** Opening EXCERPTED PASSAGE block **

- Coat of arms
- Location of Groß Ippener within Oldenburg district
- Groß Ippener Groß Ippener
- Coordinates: 52°58′N 08°37′E﻿ / ﻿52.967°N 8.617°E
- Country: Germany
- State: Lower Saxony
- District: Oldenburg
- Municipal assoc.: Harpstedt
- Subdivisions: 4 Ortsteile

Area
- • Total: 28.06 km^{2} (10.83 sq mi)
- Elevation: 32 m (105 ft)

Population (2022-12-31)
- • Total: 978
- • Density: 35/km^{2} (90/sq mi)
- Time zone: UTC+01:00 (CET)
- • Summer (DST): UTC+02:00 (CEST)
- Postal codes: 27243
- Dialling codes: 04224
- Vehicle registration: OL

= Groß Ippener =

Groß Ippener is a municipality in the district of Oldenburg in Lower Saxony, Germany. The municipality consists of the sub-municipalities of Groß Ippener, Klein Ippener, Annen and Ortholz. To the North it borders the town of Delmenhorst, to the east the municipality of Stuhr, to the southeast the municipality of Kirchseelte, to the south the municipality of Dünsen, to the southwest the municipality of Harpstedt and to the west the municipality Prinzhöfte.

** Closing EXCERPTED PASSAGE block **

REQUIREMENT >> Repeat the whole Groß Ippener text word for word.

** Opening DATA block **

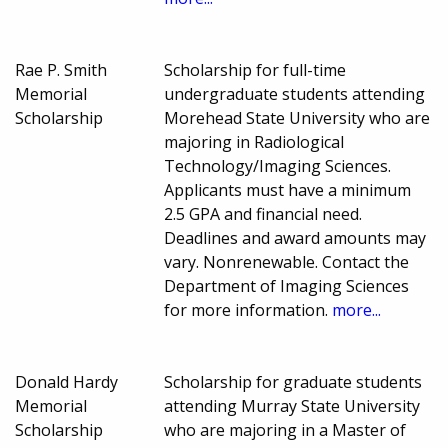
Rae P. Smith
Scholarship for full-time
Memorial
undergraduate students attending
Scholarship
Morehead State University who are
majoring in Radiological
Technology/Imaging Sciences.
Applicants must have a minimum
2.5 GPA and financial need.
Deadlines and award amounts may
vary. Nonrenewable. Contact the
Department of Imaging Sciences
for more information.
more...
Donald Hardy
Scholarship for graduate students
Memorial
attending Murray State University
Scholarship
who are majoring in a Master of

** Closing DATA block **

YOUR SOLUTION >>
- Coat of arms
- Location of Groß Ippener within Oldenburg district
- Groß Ippener Groß Ippener
- Coordinates: 52°58′N 08°37′E﻿ / ﻿52.967°N 8.617°E
- Country: Germany
- State: Lower Saxony
- District: Oldenburg
- Municipal assoc.: Harpstedt
- Subdivisions: 4 Ortsteile

Area
- • Total: 28.06 km^{2} (10.83 sq mi)
- Elevation: 32 m (105 ft)

Population (2022-12-31)
- • Total: 978
- • Density: 35/km^{2} (90/sq mi)
- Time zone: UTC+01:00 (CET)
- • Summer (DST): UTC+02:00 (CEST)
- Postal codes: 27243
- Dialling codes: 04224
- Vehicle registration: OL

= Groß Ippener =

Groß Ippener is a municipality in the district of Oldenburg in Lower Saxony, Germany. The municipality consists of the sub-municipalities of Groß Ippener, Klein Ippener, Annen and Ortholz. To the North it borders the town of Delmenhorst, to the east the municipality of Stuhr, to the southeast the municipality of Kirchseelte, to the south the municipality of Dünsen, to the southwest the municipality of Harpstedt and to the west the municipality Prinzhöfte.